PAGE EXTRACT:
........
On 11 May 2024, the State Administration for Market Regulation (“SAMR”) issued the Interim Provisions on Anti-Unfair Competition Online (the “Interim Provisions”), which will come into force on 1 September 2024. Previously, on August 17, 2021, the State Administration for Market Regulation issued the Provisions on the Prohibition of Online Unfair Competition (Draft for Public Comment). After nearly three years of discussion and revision, the Interim Provisions were officially promulgated, becoming the first provision for online business activities under China’s anti-unfair competition law system. In order to help enterprises understand the content and impact of the Interim Provisions, this article is divided into three parts, focusing on the detailed provisions of the Interim Provisions on the determination of online acts of unfair competition.

Key content reminder: Based on the characteristics of online business activities, Articles 7 to 11 of the Interim Provisions respectively provide detailed provisions on the manifestations of four types of traditional unfair competition acts stipulated in the Anti-Unfair Competition Law of the People’s Republic of China (the “Anti-Unfair Competition Law”), namely counterfeiting and confusion, false publicity, commercial bribery, and commercial defamation.

  1. Detailed Provisions on the Manifestations of Counterfeiting and Confusion

Article 7 of the Interim Provisions provides detailed provisions on counterfeiting and confusion on the basis of the Anti-Unfair Competition Law:

Article 7 of the Interim Provisions stipulates that:

Proprietors must not use the network to carry out the following confusing conduct, leading people to mistakenly believe that they are the goods of others (the goods referred to in these Provisions include services) or that there is a specific connection with others:

(1) Unauthorized use of logos that are identical or similar to the main body of a domain name, website name, web page, and so forth that have a certain influence on others;

(2) Unauthorized use of others’ influential trade names, enterprise names (including abbreviations, trade names, etc.), names of social organizations (including abbreviations, etc.), and names (including pen names, stage names, translated names, and so forth) as identifiers for the main body of domain names;

(3) Unauthorized use of logos that are identical or similar to the page design, name, icon, shape, and so forth of application software, online stores, clients, mini programs, official accounts, game interfaces, and so forth, where others have a certain degree of influence;

(4) Unauthorized use of other people’s network names, network symbols, network abbreviations, and other such markings that have a certain degree of influence;

(5) Producing or selling goods that are sufficient to lead people into mistakenly believing that they are the goods of others or that there is a specific connection with others;

(6) Jointly carrying out confusing conduct with other business operators by providing facilitation such as online business venues;

(7) Other confusing conduct carried out using the network that is sufficient to lead people to mistakenly believe that it is someone else’s goods or that there is a specific connection with others.
........
EXTRACTED INFORMATION:
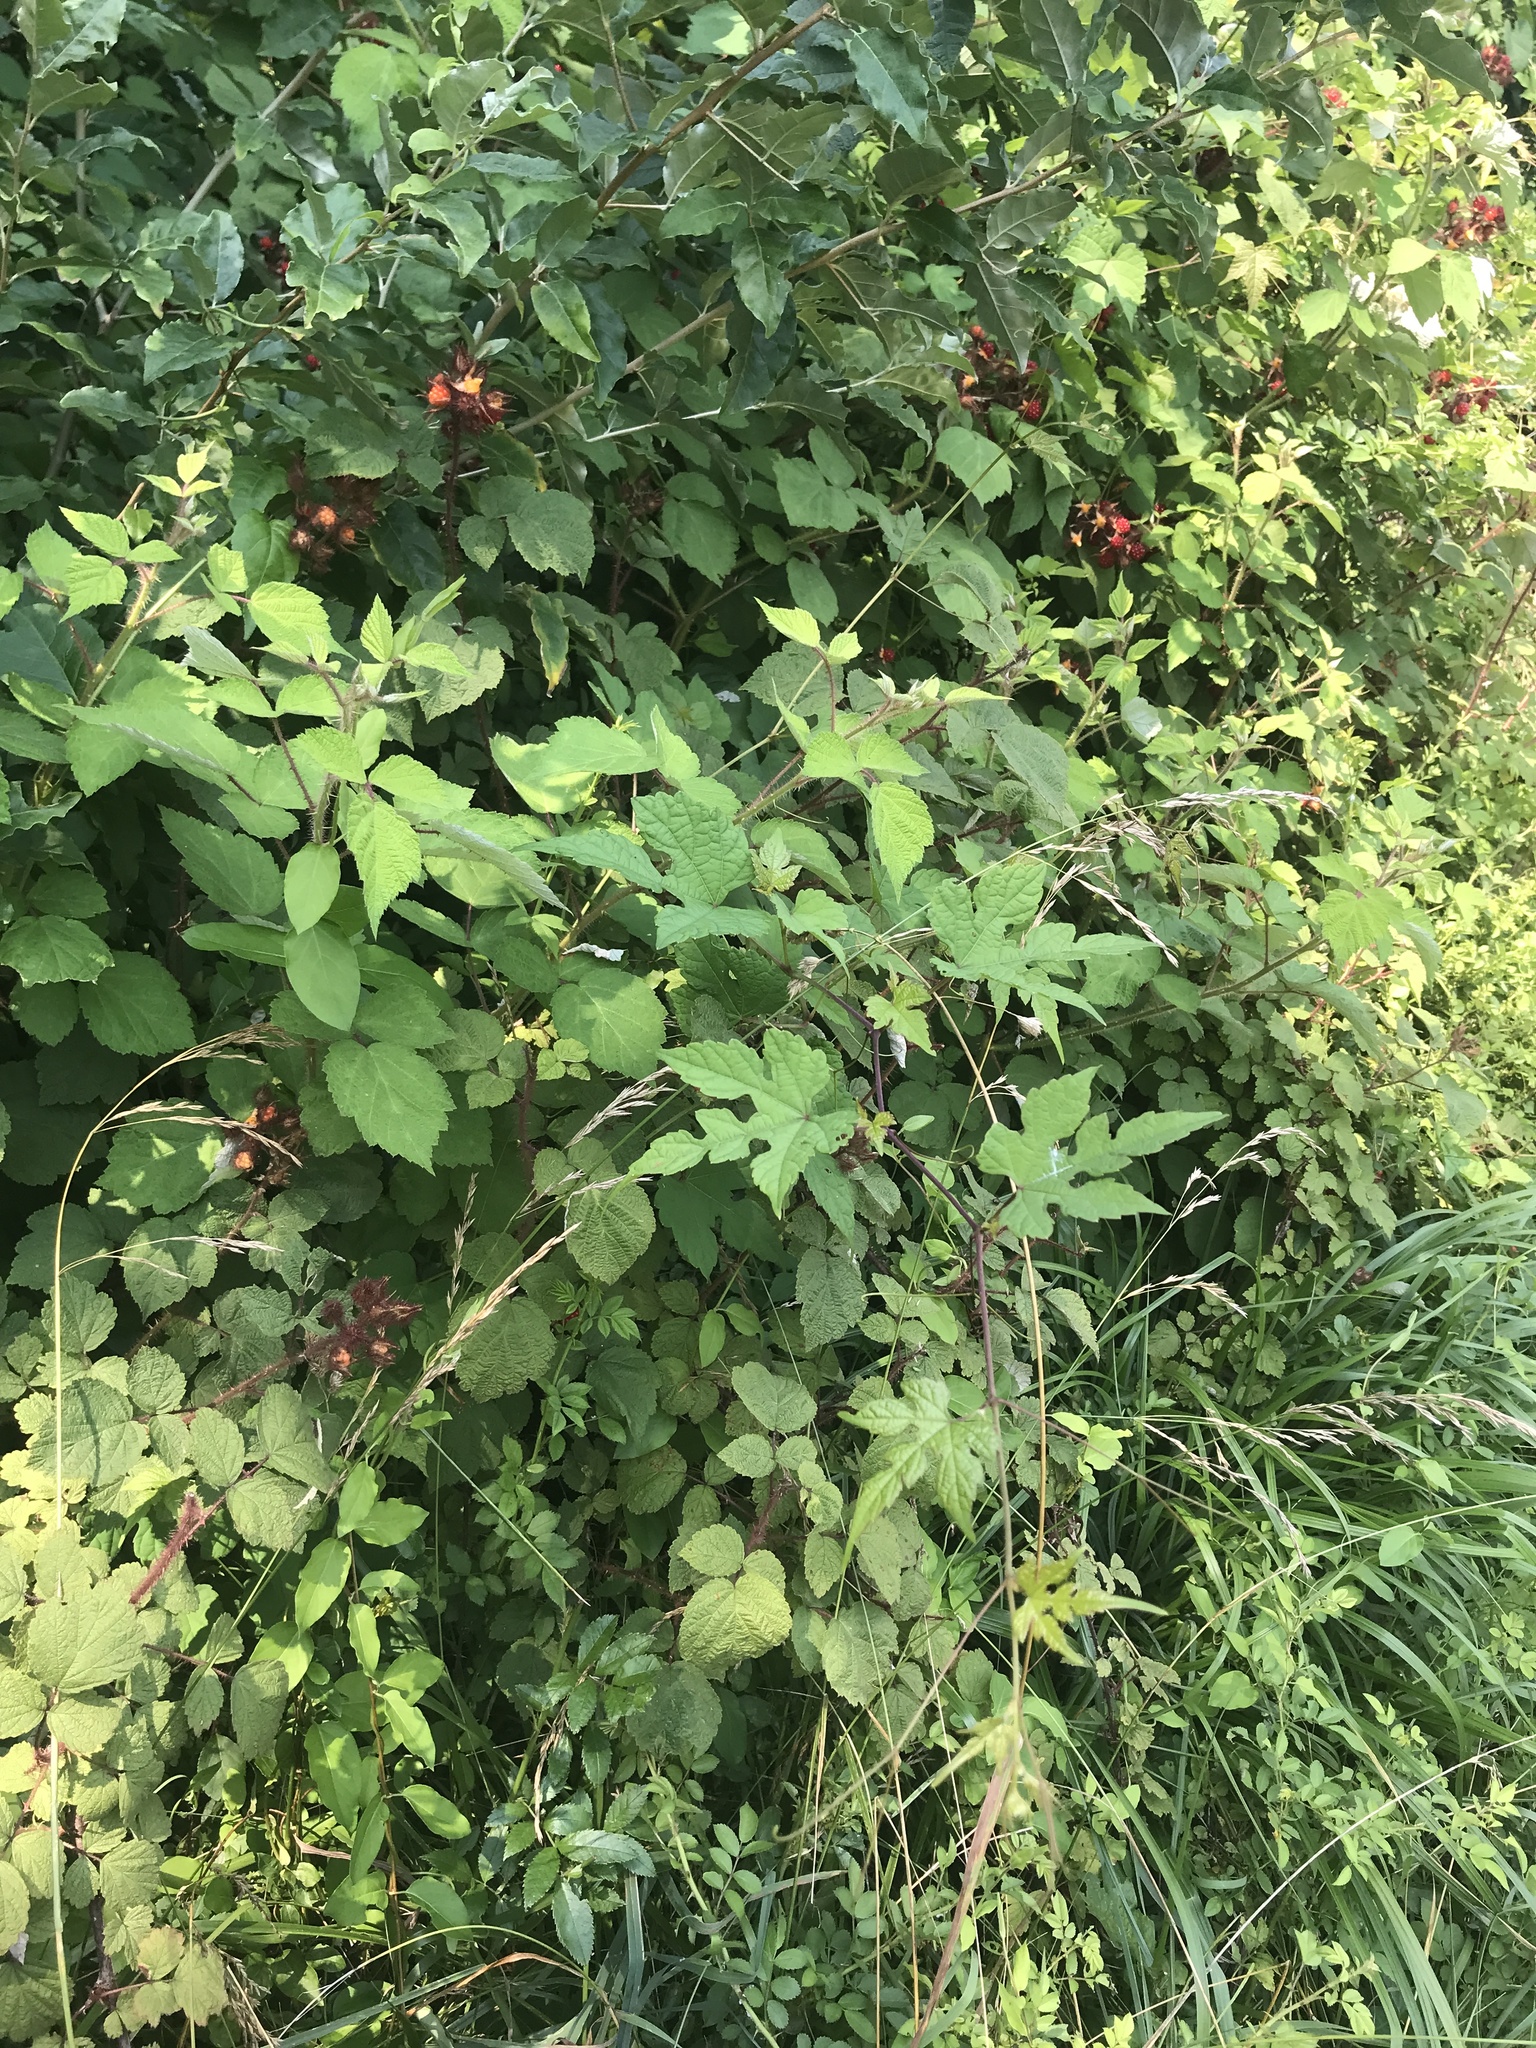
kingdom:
........
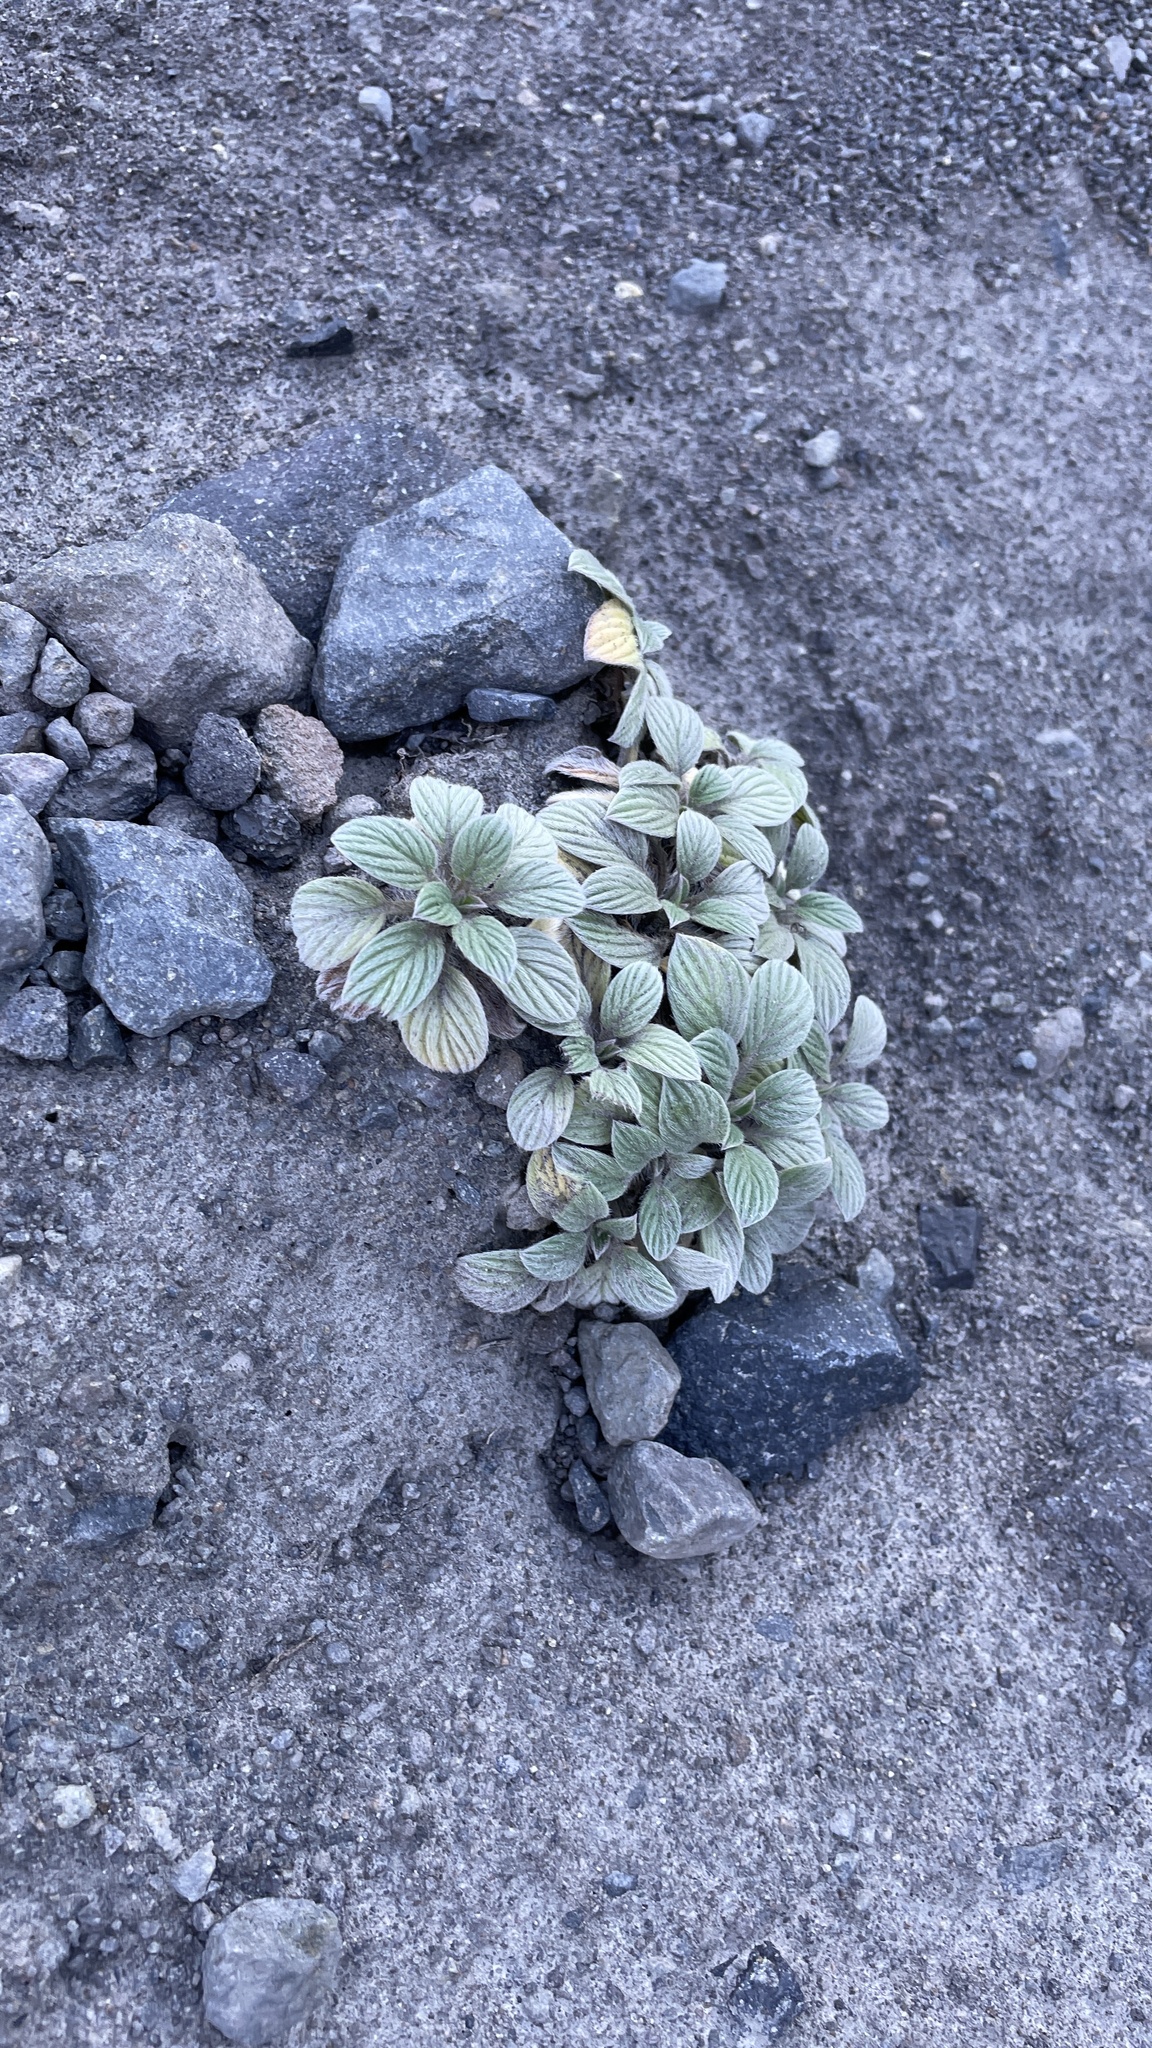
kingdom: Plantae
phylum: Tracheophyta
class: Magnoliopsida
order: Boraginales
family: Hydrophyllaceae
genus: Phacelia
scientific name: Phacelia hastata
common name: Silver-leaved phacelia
........
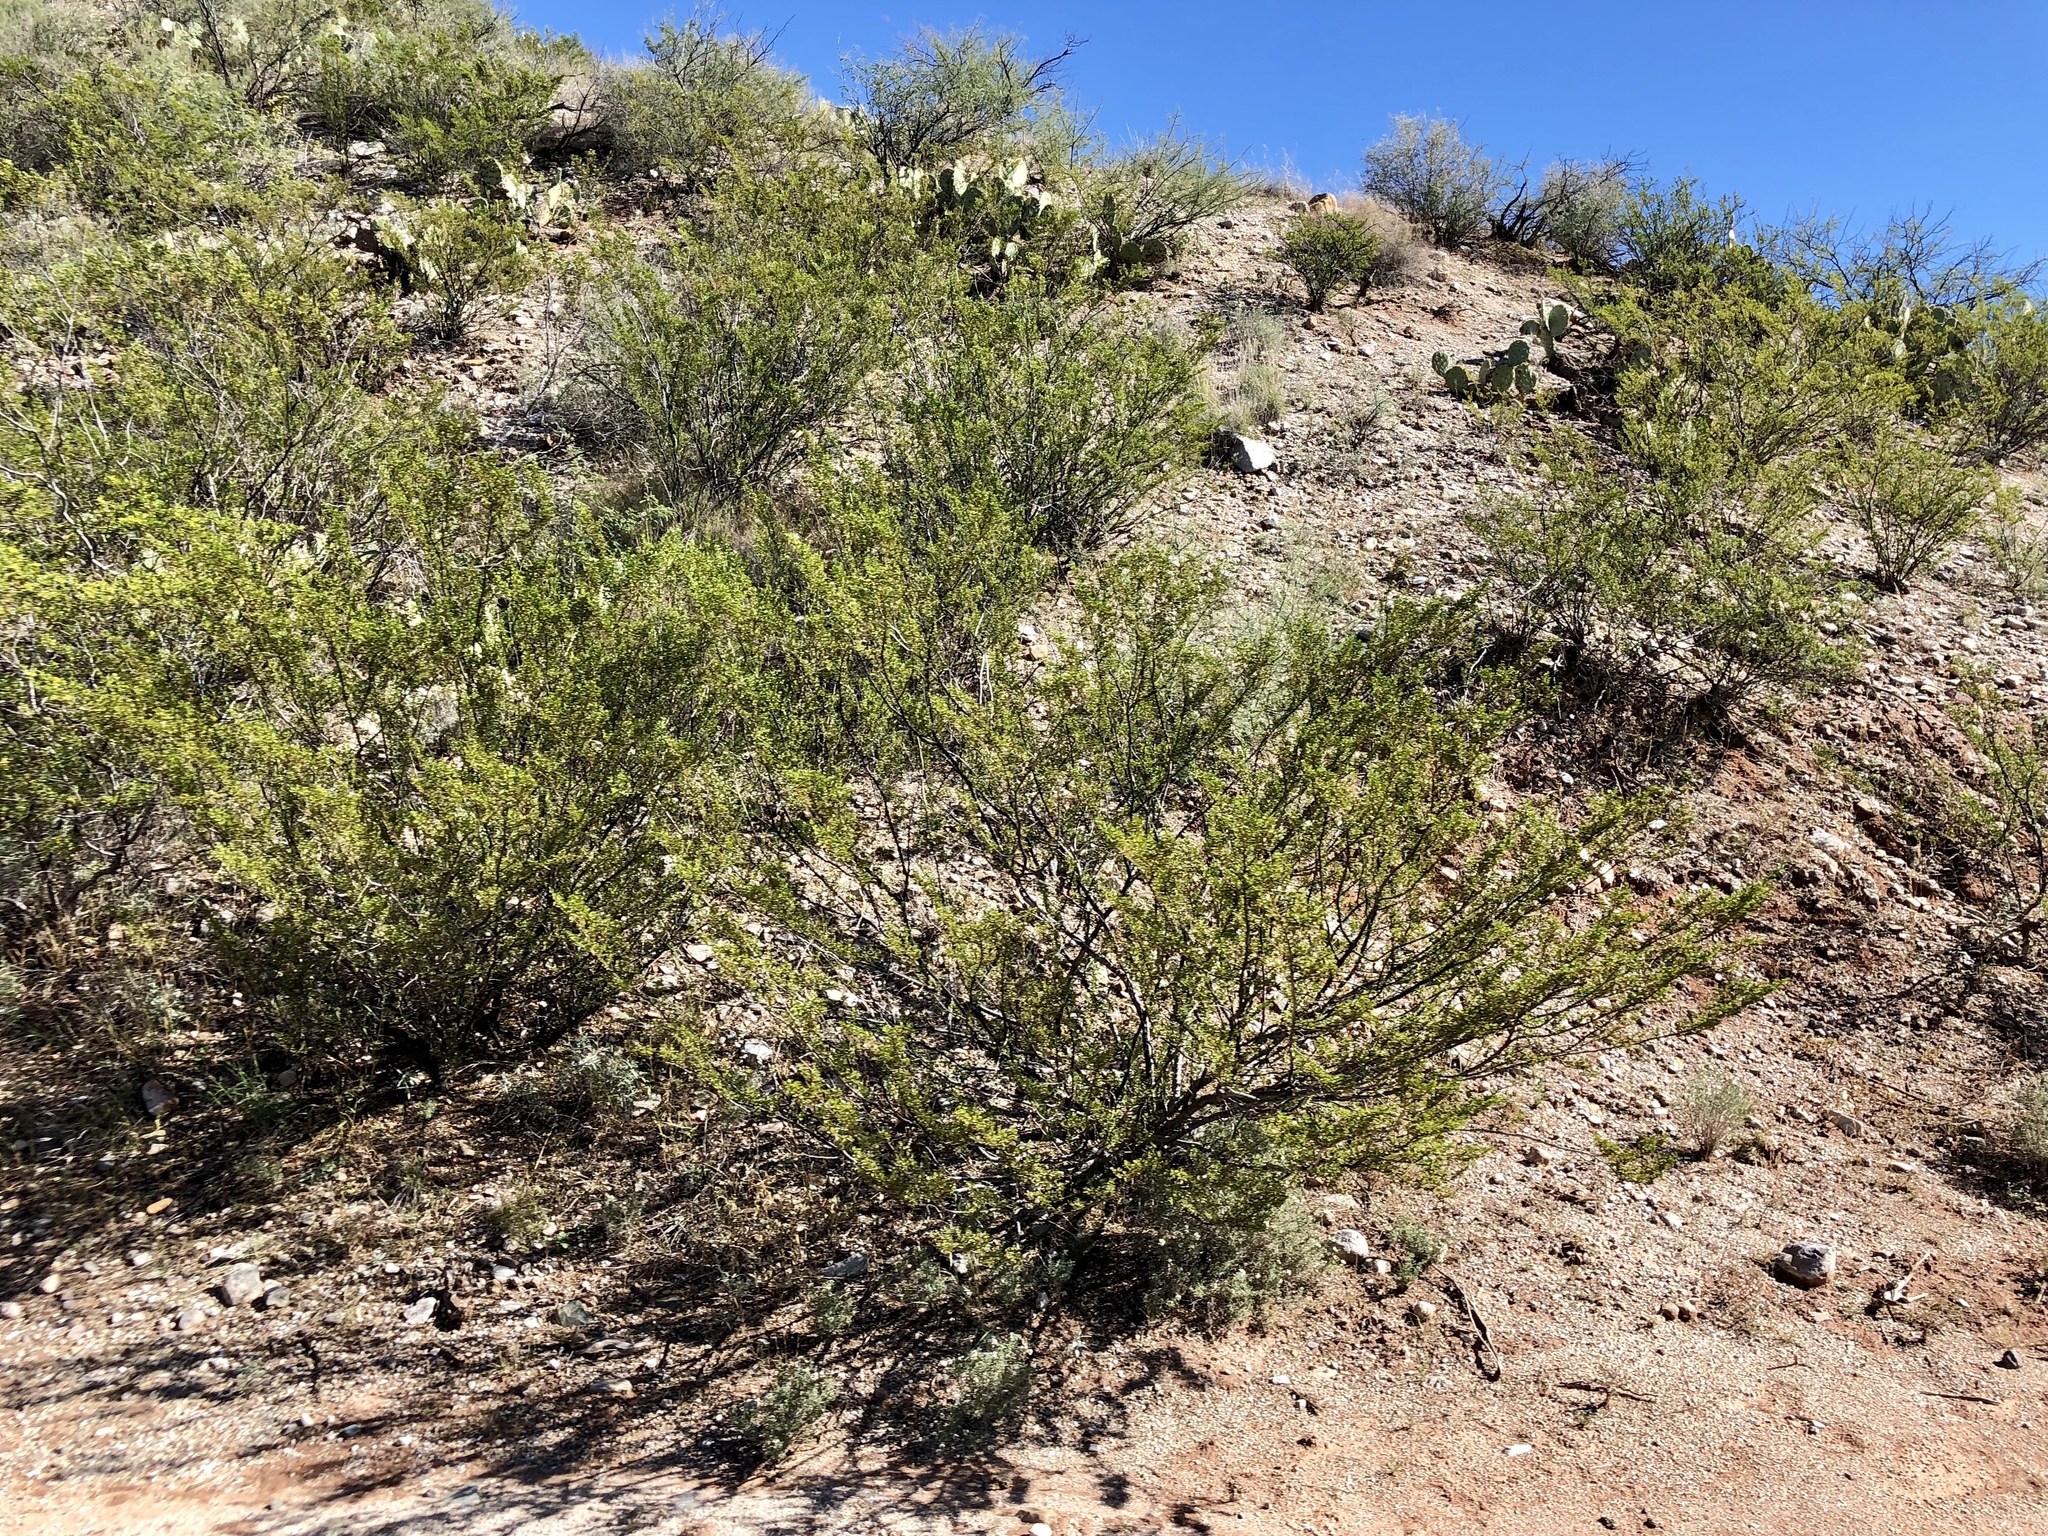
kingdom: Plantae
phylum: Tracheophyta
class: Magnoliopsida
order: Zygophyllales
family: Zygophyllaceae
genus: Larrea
........
TASK INSTRUCTIONS:
**1)** In the article on China's online anti-unfair competition rules, rewrite the part that opens with the words containing "On 11 May 2024, the" and closes with "of unfair competition.", changing "Interim Provisions" to "Provisional Rules".
**2)** According to the article on China's online anti-unfair competition rules, on what date will the Interim Provisions come into force?
**3)** Why does the article on China's online anti-unfair competition rules say it is divided into three parts? Answer in one to three sentences.

ANSWERS IN ORDER:
**1)**
On 11 May 2024, the State Administration for Market Regulation (“SAMR”) issued the Provisional Rules on Anti-Unfair Competition Online (the “Provisional Rules”), which will come into force on 1 September 2024. Previously, on August 17, 2021, the State Administration for Market Regulation issued the Provisions on the Prohibition of Online Unfair Competition (Draft for Public Comment). After nearly three years of discussion and revision, the Provisional Rules were officially promulgated, becoming the first provision for online business activities under China’s anti-unfair competition law system. In order to help enterprises understand the content and impact of the Provisional Rules, this article is divided into three parts, focusing on the detailed provisions of the Provisional Rules on the determination of online acts of unfair competition.

**2)** 1 September 2024.

**3)** It is divided into three parts to help enterprises understand the content and impact of the Interim Provisions. It focuses on the detailed provisions for determining online acts of unfair competition.